From Biomass to Biogas
The world we live in is one of extremes—between the rich and poor, the educated and illiterate, the free and oppressed. Perhaps the most striking extreme, however, is that between food waste and starvation. Nearly 800 million people today are starving, and one out of every six children in the developing world is malnourished. Undernutrition contributes to roughly half of all cases of infant mortality, and nearly 70 million children in the developing world are forced to go to school hungry. The problem of food scarcity is prevalent and persistent, despite global publicity and awareness campaigns illuminating the issue at hand.
Ironically, one of the main contributors to food scarcity is food waste; the World Food Programme estimates that about one trillion dollars worth of food is thrown away each year. People in rich countries discard roughly as much food as the entire net agricultural production of sub-Saharan Africa. In fact, the quantity of post-harvest food waste generated in sub-Saharan Africa roughly equates to four billion dollars, which was more than the amount of money the region received in foreign aid in 2011. Food waste in and of itself is a major problem—it generates some 3.3 billion tonnes of carbon dioxide annually, which would make it the third largest producer of carbon dioxide in the world, after the United States and China.
German startup, Entrade, aims to tackle these issues. The company makes compact power plants that are mobile and easy to set up. In a process called ‘pyrolysis,” biomass is heated up to extremely high temperatures in an oxygen-free environment, converting into gases like carbon monoxide and hydrogen. Therefore, cheap and bountiful waste inputs are converted into clean gases that can be used for power in even the most remote of places. In many developing countries, farmers simply don’t have the capabilities to prevent their produce from going bad in the first place; electricity is scarce and refrigeration is largely unavailable. That’s where Entrade enters. It tackles multiple issues at once: the problems of both preventing starvation by giving people the ability to store their food, and halting food waste by using surpluses to generate energy. Entrade’s biomass input can also be mixed with plastic waste, meaning that plastics that would otherwise be thrown away may be used to create clean energy. The startup converts this into pellets that are then fed into the machine and converted into clean gas, producing cheap and environmentally-friendly electricity.
Potential problems in products like Entrade’s do exist, however. The current cost of its mobile power plants is approximately 250,000 dollars, which is far too much for farmers or even governments in developing countries to widely adopt. Entrade claims that mass-producing its product will lower its cost—potentially to as low as that of a small car. Another issue is that, until Entrade devises a way to convert raw biomass—rather than biomass converted into pellets—directly into energy, the cost of shipping food waste to factories for pelletizing outweighs the potential money saved from producing cheap energy. Finally, Entrade is developing software that will alert the company if machines are malfunctioning and will allow it to remotely fix these problems. While it does also envision training local experts capable of locating and fixing product defects, Entrade’s business model increases developing countries’ reliance on technology and expertise from developed countries, which is counterproductive to the goal of bridging the gap between First World countries and Third World countries.

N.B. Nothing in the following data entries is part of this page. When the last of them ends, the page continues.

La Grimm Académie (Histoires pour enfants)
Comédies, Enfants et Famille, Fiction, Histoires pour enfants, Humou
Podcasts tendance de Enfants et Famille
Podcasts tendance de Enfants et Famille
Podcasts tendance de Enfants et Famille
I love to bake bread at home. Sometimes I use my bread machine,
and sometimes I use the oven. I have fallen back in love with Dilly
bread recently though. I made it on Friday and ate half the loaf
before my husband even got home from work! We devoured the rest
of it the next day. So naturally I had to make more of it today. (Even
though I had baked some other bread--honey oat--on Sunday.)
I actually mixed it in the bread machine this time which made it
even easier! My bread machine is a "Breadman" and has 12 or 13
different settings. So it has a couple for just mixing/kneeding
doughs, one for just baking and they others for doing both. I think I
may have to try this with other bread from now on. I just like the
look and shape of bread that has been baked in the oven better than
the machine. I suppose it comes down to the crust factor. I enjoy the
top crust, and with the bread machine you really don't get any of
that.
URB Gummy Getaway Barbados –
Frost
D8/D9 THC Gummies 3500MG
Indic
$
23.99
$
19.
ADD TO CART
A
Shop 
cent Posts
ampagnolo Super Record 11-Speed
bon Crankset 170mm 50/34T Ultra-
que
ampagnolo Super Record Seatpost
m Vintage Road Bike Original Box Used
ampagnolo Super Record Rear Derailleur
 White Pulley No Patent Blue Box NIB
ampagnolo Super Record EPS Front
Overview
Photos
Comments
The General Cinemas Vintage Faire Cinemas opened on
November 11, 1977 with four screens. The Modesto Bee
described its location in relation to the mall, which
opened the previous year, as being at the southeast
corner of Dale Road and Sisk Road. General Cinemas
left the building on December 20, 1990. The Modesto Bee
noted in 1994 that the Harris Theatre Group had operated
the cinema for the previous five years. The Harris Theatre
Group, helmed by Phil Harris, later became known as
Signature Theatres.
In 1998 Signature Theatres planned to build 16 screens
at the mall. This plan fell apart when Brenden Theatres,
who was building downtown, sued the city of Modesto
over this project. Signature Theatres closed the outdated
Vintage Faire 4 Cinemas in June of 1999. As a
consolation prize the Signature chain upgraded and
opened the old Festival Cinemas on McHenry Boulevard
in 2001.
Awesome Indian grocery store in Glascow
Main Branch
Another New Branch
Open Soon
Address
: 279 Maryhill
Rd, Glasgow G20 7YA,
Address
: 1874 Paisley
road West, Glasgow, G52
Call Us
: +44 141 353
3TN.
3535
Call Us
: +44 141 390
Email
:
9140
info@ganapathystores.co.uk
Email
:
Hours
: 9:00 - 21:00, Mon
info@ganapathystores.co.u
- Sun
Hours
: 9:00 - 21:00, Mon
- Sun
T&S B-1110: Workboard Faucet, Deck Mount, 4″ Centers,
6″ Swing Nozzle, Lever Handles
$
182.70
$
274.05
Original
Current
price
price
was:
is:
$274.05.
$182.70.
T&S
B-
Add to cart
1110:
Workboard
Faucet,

Entrade is promising; it provides a radical new way to produce clean energy by tackling food waste and the starvation that comes from it. It has the potential for creating the conditions necessary to lift people out of poverty by allowing them to better store their produce and thus give them the ability to sell more of it for higher profits. Issues exist, including costs and reliance on technology and expertise from the developed world. Only time and Entrade’s willingness to innovate will determine whether the start-up grows or fails. If it grows, it has the potential to revolutionise food supply chains and some of the many issues that plague hunger-stricken developing countries.